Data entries
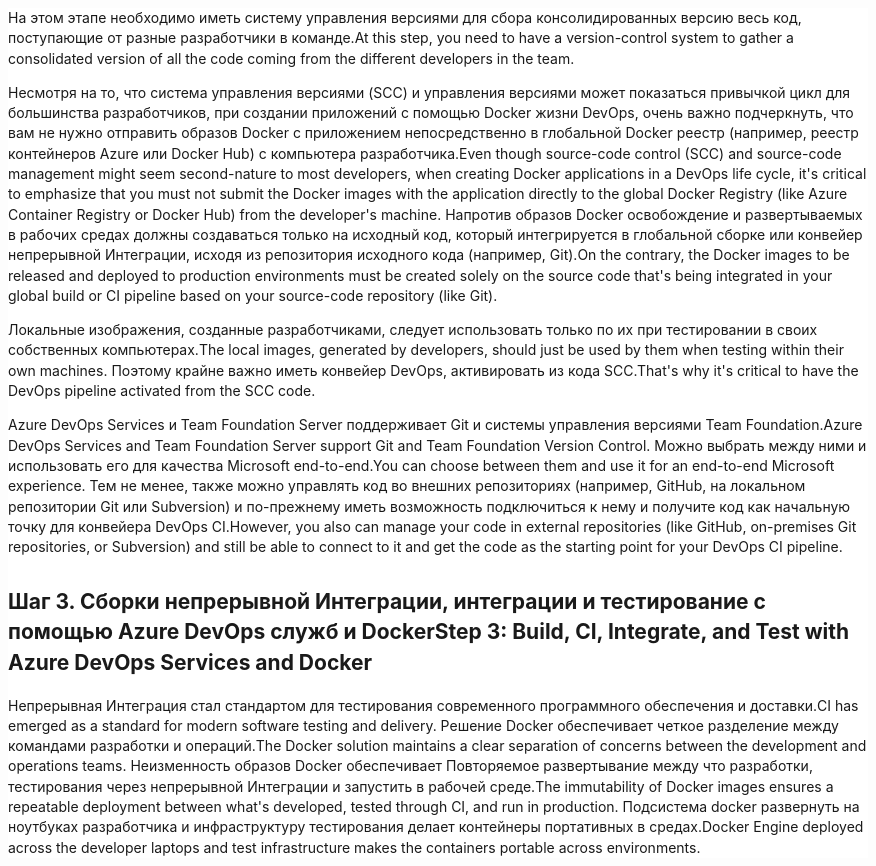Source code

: <span data-ttu-id="4c0ab-114">На этом этапе необходимо иметь систему управления версиями для сбора консолидированных версию весь код, поступающие от разные разработчики в команде.</span><span class="sxs-lookup"><span data-stu-id="4c0ab-114">At this step, you need to have a version-control system to gather a consolidated version of all the code coming from the different developers in the team.</span></span>

<span data-ttu-id="4c0ab-115">Несмотря на то, что система управления версиями (SCC) и управления версиями может показаться привычкой цикл для большинства разработчиков, при создании приложений с помощью Docker жизни DevOps, очень важно подчеркнуть, что вам не нужно отправить образов Docker с приложением непосредственно в глобальной Docker реестр (например, реестр контейнеров Azure или Docker Hub) с компьютера разработчика.</span><span class="sxs-lookup"><span data-stu-id="4c0ab-115">Even though source-code control (SCC) and source-code management might seem second-nature to most developers, when creating Docker applications in a DevOps life cycle, it's critical to emphasize that you must not submit the Docker images with the application directly to the global Docker Registry (like Azure Container Registry or Docker Hub) from the developer's machine.</span></span> <span data-ttu-id="4c0ab-116">Напротив образов Docker освобождение и развертываемых в рабочих средах должны создаваться только на исходный код, который интегрируется в глобальной сборке или конвейер непрерывной Интеграции, исходя из репозитория исходного кода (например, Git).</span><span class="sxs-lookup"><span data-stu-id="4c0ab-116">On the contrary, the Docker images to be released and deployed to production environments must be created solely on the source code that's being integrated in your global build or CI pipeline based on your source-code repository (like Git).</span></span>

<span data-ttu-id="4c0ab-117">Локальные изображения, созданные разработчиками, следует использовать только по их при тестировании в своих собственных компьютерах.</span><span class="sxs-lookup"><span data-stu-id="4c0ab-117">The local images, generated by developers, should just be used by them when testing within their own machines.</span></span> <span data-ttu-id="4c0ab-118">Поэтому крайне важно иметь конвейер DevOps, активировать из кода SCC.</span><span class="sxs-lookup"><span data-stu-id="4c0ab-118">That's why it's critical to have the DevOps pipeline activated from the SCC code.</span></span>

<span data-ttu-id="4c0ab-119">Azure DevOps Services и Team Foundation Server поддерживает Git и системы управления версиями Team Foundation.</span><span class="sxs-lookup"><span data-stu-id="4c0ab-119">Azure DevOps Services and Team Foundation Server support Git and Team Foundation Version Control.</span></span> <span data-ttu-id="4c0ab-120">Можно выбрать между ними и использовать его для качества Microsoft end-to-end.</span><span class="sxs-lookup"><span data-stu-id="4c0ab-120">You can choose between them and use it for an end-to-end Microsoft experience.</span></span> <span data-ttu-id="4c0ab-121">Тем не менее, также можно управлять код во внешних репозиториях (например, GitHub, на локальном репозитории Git или Subversion) и по-прежнему иметь возможность подключиться к нему и получите код как начальную точку для конвейера DevOps CI.</span><span class="sxs-lookup"><span data-stu-id="4c0ab-121">However, you also can manage your code in external repositories (like GitHub, on-premises Git repositories, or Subversion) and still be able to connect to it and get the code as the starting point for your DevOps CI pipeline.</span></span>

## <a name="step-3-build-ci-integrate-and-test-with-azure-devops-services-and-docker"></a><span data-ttu-id="4c0ab-122">Шаг 3. Сборки непрерывной Интеграции, интеграции и тестирование с помощью Azure DevOps служб и Docker</span><span class="sxs-lookup"><span data-stu-id="4c0ab-122">Step 3: Build, CI, Integrate, and Test with Azure DevOps Services and Docker</span></span>

<span data-ttu-id="4c0ab-123">Непрерывная Интеграция стал стандартом для тестирования современного программного обеспечения и доставки.</span><span class="sxs-lookup"><span data-stu-id="4c0ab-123">CI has emerged as a standard for modern software testing and delivery.</span></span> <span data-ttu-id="4c0ab-124">Решение Docker обеспечивает четкое разделение между командами разработки и операций.</span><span class="sxs-lookup"><span data-stu-id="4c0ab-124">The Docker solution maintains a clear separation of concerns between the development and operations teams.</span></span> <span data-ttu-id="4c0ab-125">Неизменность образов Docker обеспечивает Повторяемое развертывание между что разработки, тестирования через непрерывной Интеграции и запустить в рабочей среде.</span><span class="sxs-lookup"><span data-stu-id="4c0ab-125">The immutability of Docker images ensures a repeatable deployment between what's developed, tested through CI, and run in production.</span></span> <span data-ttu-id="4c0ab-126">Подсистема docker развернуть на ноутбуках разработчика и инфраструктуру тестирования делает контейнеры портативных в средах.</span><span class="sxs-lookup"><span data-stu-id="4c0ab-126">Docker Engine deployed across the developer laptops and test infrastructure makes the containers portable across environments.</span></span>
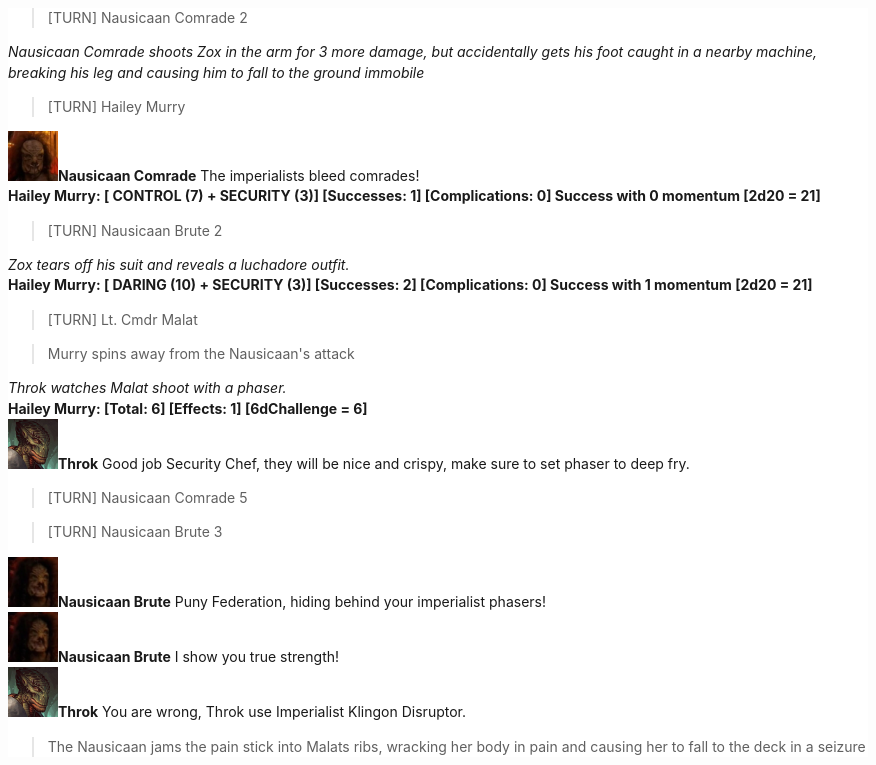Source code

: >[TURN] Nausicaan Comrade 2<br />

*Nausicaan Comrade shoots Zox in the arm for 3 more damage, but accidentally gets his foot caught in a nearby machine, breaking his leg and causing him to fall to the ground immobile*<br />
>[TURN] Hailey Murry<br />

<img src="../images/auto/Nausicaan2.png" alt="Nausicaan Comrade" width="50" height="50">**Nausicaan Comrade** The imperialists bleed comrades!<br />
**Hailey Murry: [ CONTROL  (7) +  SECURITY  (3)]
[Successes: 1] [Complications: 0]
Success with 0 momentum [2d20 = 21]**<br />
>[TURN] Nausicaan Brute 2<br />

*Zox tears off his suit and reveals a luchadore outfit.*<br />
**Hailey Murry: [ DARING  (10) +  SECURITY  (3)]
[Successes: 2] [Complications: 0]
Success with 1 momentum [2d20 = 21]**<br />
>[TURN] Lt. Cmdr Malat<br />

>Murry spins away from the Nausicaan's attack<br />

*Throk watches Malat shoot with a phaser.*<br />
**Hailey Murry:  [Total: 6] [Effects: 1] [6dChallenge = 6]**<br />
<img src="../images/auto/Throk.png" alt="Throk" width="50" height="50">**Throk** Good job Security Chef, they will be nice and crispy, make sure to set phaser to deep fry.<br />
>[TURN] Nausicaan Comrade 5<br />

>[TURN] Nausicaan Brute 3<br />

<img src="../images/auto/Nausicaan1.png" alt="Nausicaan Brute" width="50" height="50">**Nausicaan Brute** Puny Federation, hiding behind your imperialist phasers!<br />
<img src="../images/auto/Nausicaan1.png" alt="Nausicaan Brute" width="50" height="50">**Nausicaan Brute** I show you true strength!<br />
<img src="../images/auto/Throk.png" alt="Throk" width="50" height="50">**Throk** You are wrong, Throk use Imperialist Klingon Disruptor.<br />
>The Nausicaan jams the pain stick into Malats ribs, wracking her body in pain and causing her to fall to the deck in a seizure<br />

> **WHAT THE EXERCISE ASKS**
Starting at the first line of the records and stopping after the line with "in the team.</span></span>", copy each line exactly; pictures stay out.

> **YOUR RESPONSE**
Source code

: <span data-ttu-id="4c0ab-114">На этом этапе необходимо иметь систему управления версиями для сбора консолидированных версию весь код, поступающие от разные разработчики в команде.</span><span class="sxs-lookup"><span data-stu-id="4c0ab-114">At this step, you need to have a version-control system to gather a consolidated version of all the code coming from the different developers in the team.</span></span>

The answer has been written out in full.